======== DATA EXTRACTS ========
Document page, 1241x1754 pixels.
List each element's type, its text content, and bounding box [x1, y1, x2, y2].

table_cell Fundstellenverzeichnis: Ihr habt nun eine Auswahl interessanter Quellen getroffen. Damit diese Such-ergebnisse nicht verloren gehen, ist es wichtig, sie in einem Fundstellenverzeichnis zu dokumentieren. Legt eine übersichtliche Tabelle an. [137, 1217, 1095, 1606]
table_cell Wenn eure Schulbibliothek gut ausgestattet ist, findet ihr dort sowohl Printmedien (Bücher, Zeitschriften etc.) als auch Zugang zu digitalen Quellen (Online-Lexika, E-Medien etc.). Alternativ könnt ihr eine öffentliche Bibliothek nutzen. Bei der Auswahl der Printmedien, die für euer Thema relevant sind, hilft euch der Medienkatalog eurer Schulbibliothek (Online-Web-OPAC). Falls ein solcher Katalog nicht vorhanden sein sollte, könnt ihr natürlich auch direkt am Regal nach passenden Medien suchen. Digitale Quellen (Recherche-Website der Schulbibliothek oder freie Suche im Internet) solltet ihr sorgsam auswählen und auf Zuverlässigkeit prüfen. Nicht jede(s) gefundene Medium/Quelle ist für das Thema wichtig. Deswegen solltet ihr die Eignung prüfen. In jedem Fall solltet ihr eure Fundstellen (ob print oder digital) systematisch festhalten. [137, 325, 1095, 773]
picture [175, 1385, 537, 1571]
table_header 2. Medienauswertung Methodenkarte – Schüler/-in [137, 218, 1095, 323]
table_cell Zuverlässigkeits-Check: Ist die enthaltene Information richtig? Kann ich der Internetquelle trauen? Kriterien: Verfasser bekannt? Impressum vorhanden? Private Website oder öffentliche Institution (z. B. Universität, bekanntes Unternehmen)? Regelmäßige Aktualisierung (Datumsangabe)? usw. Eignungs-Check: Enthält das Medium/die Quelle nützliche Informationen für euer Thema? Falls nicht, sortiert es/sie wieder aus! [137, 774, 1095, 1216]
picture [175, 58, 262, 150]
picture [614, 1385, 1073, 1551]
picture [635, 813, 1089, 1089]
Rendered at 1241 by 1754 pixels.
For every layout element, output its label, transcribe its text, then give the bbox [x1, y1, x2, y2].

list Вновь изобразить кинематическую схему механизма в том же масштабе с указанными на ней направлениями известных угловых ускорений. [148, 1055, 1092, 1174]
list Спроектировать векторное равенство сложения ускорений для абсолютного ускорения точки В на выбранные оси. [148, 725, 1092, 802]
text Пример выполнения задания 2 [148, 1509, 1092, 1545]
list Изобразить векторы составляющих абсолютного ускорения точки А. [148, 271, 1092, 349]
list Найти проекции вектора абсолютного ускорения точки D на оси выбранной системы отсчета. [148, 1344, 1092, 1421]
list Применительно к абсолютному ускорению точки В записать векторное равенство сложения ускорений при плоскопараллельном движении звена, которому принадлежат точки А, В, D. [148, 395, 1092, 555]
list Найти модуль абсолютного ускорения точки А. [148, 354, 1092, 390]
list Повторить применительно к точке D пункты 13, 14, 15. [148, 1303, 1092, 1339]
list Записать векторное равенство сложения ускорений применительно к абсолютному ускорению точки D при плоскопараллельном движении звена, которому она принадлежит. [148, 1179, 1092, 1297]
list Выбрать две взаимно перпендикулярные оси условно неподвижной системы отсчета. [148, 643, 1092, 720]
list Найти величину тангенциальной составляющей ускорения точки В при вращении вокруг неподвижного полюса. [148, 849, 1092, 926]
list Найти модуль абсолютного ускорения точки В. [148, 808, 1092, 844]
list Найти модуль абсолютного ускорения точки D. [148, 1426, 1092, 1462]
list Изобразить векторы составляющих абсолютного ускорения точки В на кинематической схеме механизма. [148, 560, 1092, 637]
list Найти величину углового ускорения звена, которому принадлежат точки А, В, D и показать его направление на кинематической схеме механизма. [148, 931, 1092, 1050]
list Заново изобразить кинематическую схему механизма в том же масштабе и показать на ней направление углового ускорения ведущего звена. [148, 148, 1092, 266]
========
▸ PROBLEM TO SOLVE
Return all lines of the material above in which "отсчета" occurs.

▸ ANSWER BELOW
list Найти проекции вектора абсолютного ускорения точки D на оси выбранной системы отсчета. [148, 1344, 1092, 1421]
list Выбрать две взаимно перпендикулярные оси условно неподвижной системы отсчета. [148, 643, 1092, 720]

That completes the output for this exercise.